> **RECORD EXTRACTS**
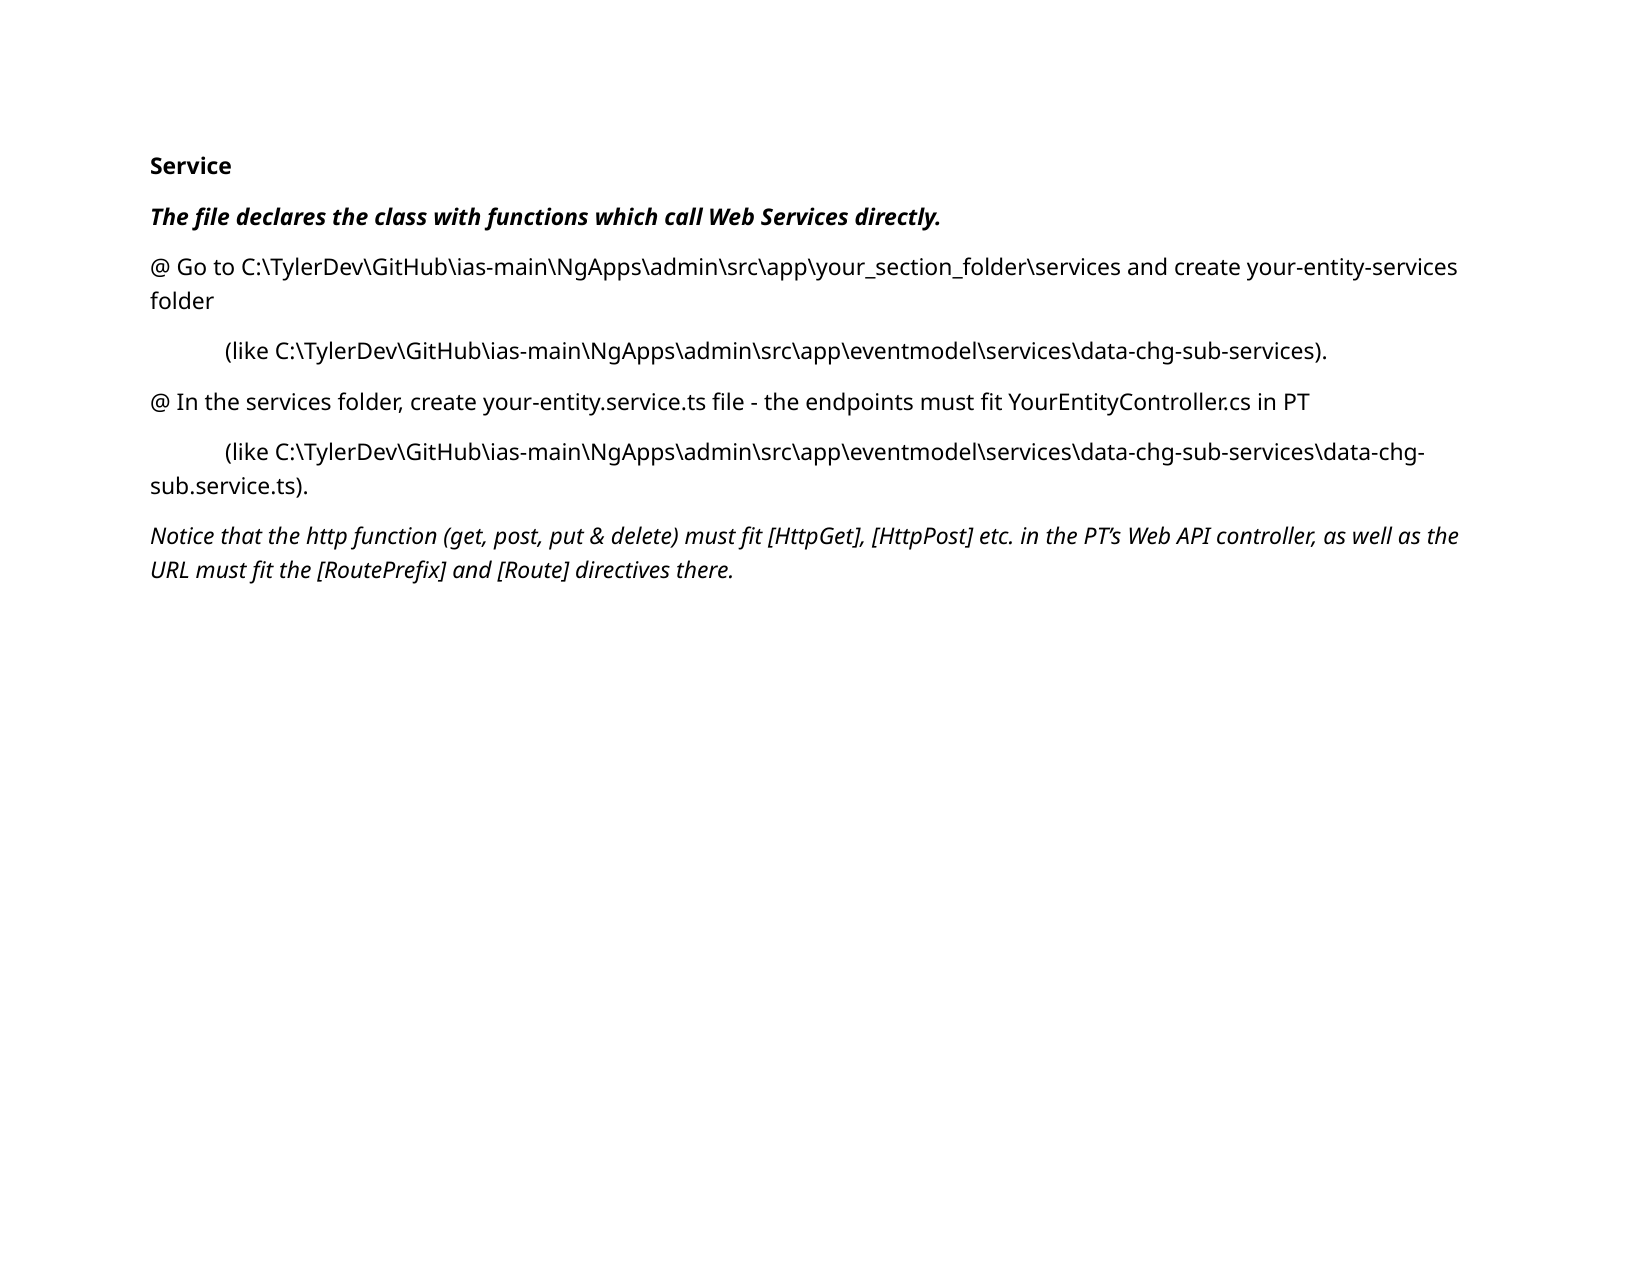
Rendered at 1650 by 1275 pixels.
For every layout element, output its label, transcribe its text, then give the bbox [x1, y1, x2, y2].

text Service [150, 150, 1500, 181]
text @ In the services folder, create your-entity.service.ts file - the endpoints must fit YourEntityController.cs in PT [150, 385, 1500, 417]
text (like C:\TylerDev\GitHub\ias-main\NgApps\admin\src\app\eventmodel\services\data-chg-sub-services\data-chg-sub.service.ts). [150, 436, 1500, 501]
text (like C:\TylerDev\GitHub\ias-main\NgApps\admin\src\app\eventmodel\services\data-chg-sub-services). [150, 335, 1500, 366]
text Notice that the http function (get, post, put & delete) must fit [HttpGet], [HttpPost] etc. in the PT’s Web API controller, as well as the URL must fit the [RoutePrefix] and [Route] directives there. [150, 520, 1500, 585]
text The file declares the class with functions which call Web Services directly. [150, 200, 1500, 232]
text @ Go to C:\TylerDev\GitHub\ias-main\NgApps\admin\src\app\your_section_folder\services and create your-entity-services folder [150, 251, 1500, 316]
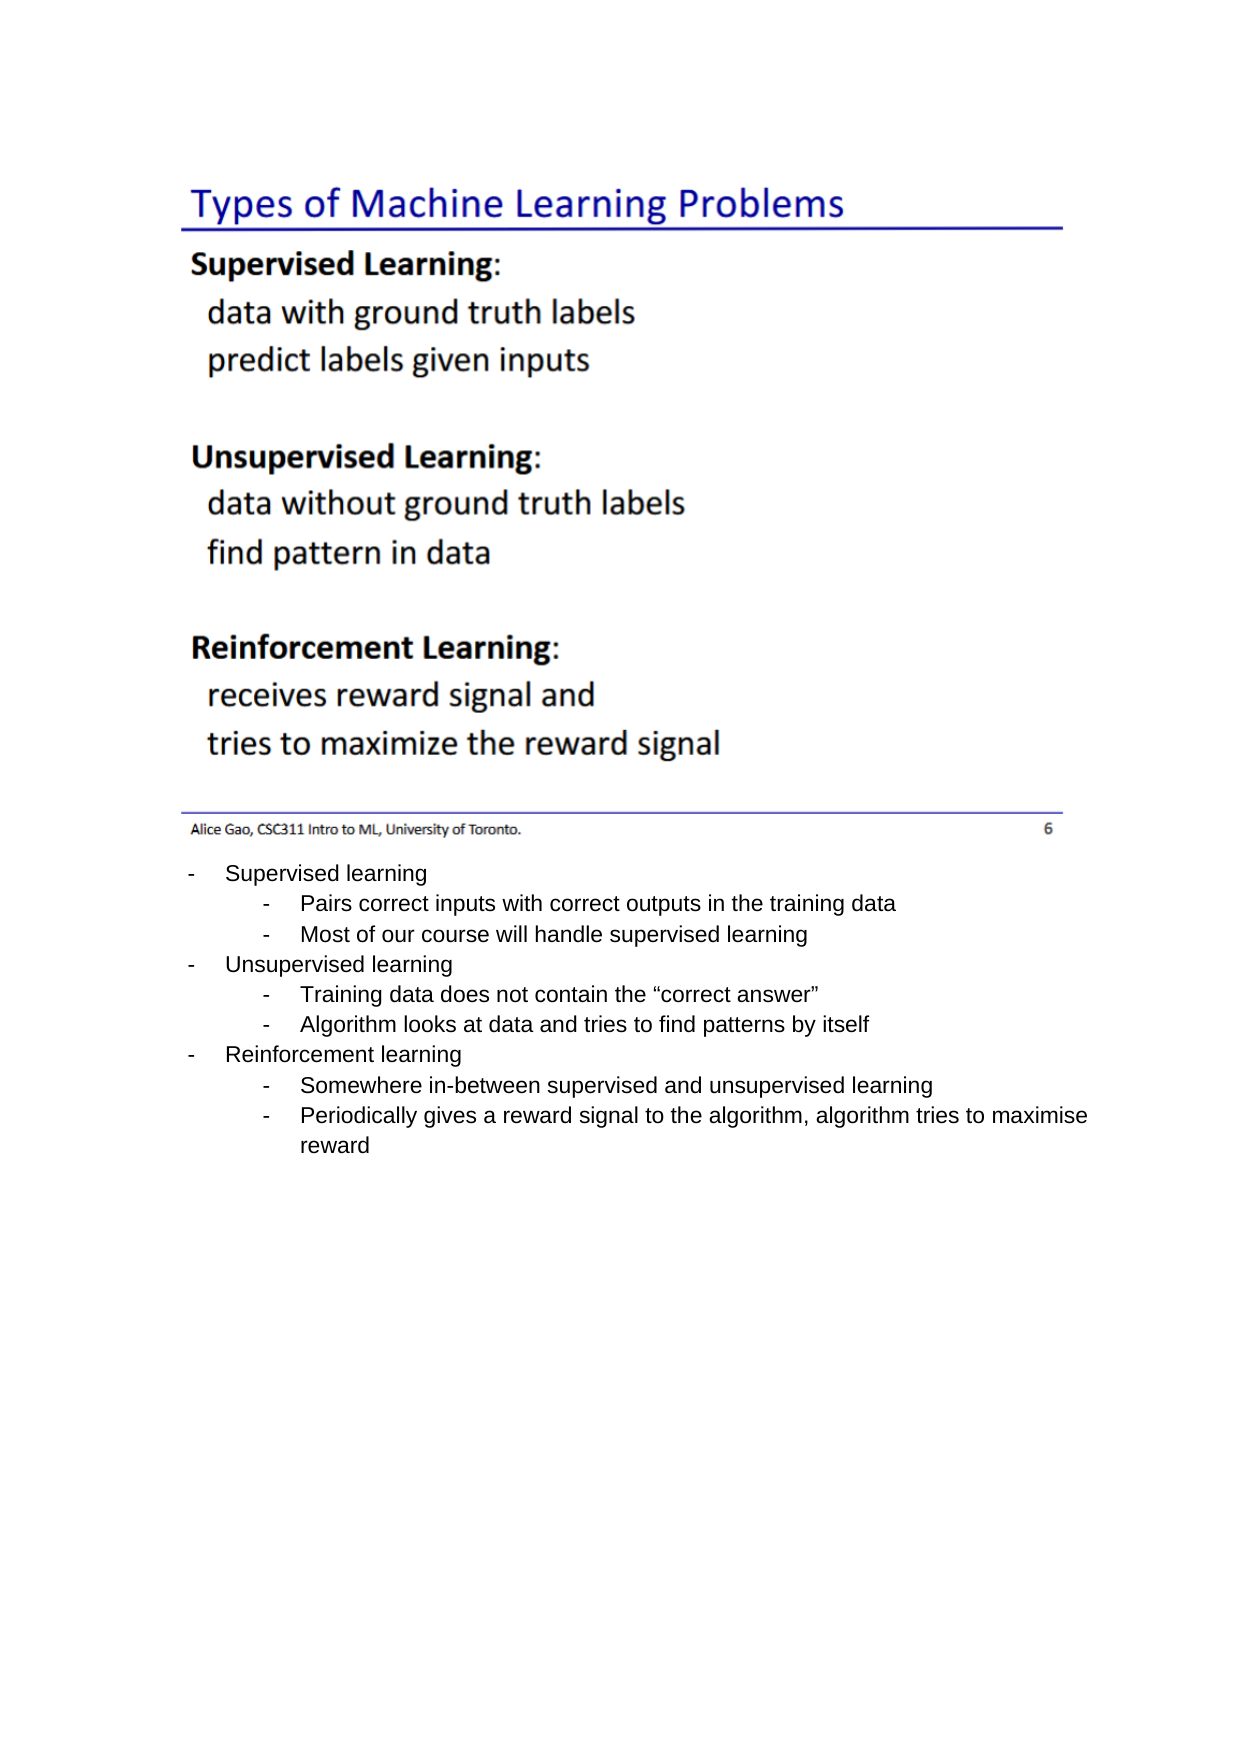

> **WHAT THE EXERCISE ASKS**
When you transcribe the entries above, keep every word exact and leave out the pictures.

> **ANSWER BELOW**
Rendered at 1650 by 1275 pixels.
For every layout element, output its label, transcribe its text, then give the bbox [x1, y1, x2, y2].

text Service [150, 150, 1500, 181]
text @ In the services folder, create your-entity.service.ts file - the endpoints must fit YourEntityController.cs in PT [150, 385, 1500, 417]
text (like C:\TylerDev\GitHub\ias-main\NgApps\admin\src\app\eventmodel\services\data-chg-sub-services\data-chg-sub.service.ts). [150, 436, 1500, 501]
text (like C:\TylerDev\GitHub\ias-main\NgApps\admin\src\app\eventmodel\services\data-chg-sub-services). [150, 335, 1500, 366]
text Notice that the http function (get, post, put & delete) must fit [HttpGet], [HttpPost] etc. in the PT’s Web API controller, as well as the URL must fit the [RoutePrefix] and [Route] directives there. [150, 520, 1500, 585]
text The file declares the class with functions which call Web Services directly. [150, 200, 1500, 232]
text @ Go to C:\TylerDev\GitHub\ias-main\NgApps\admin\src\app\your_section_folder\services and create your-entity-services folder [150, 251, 1500, 316]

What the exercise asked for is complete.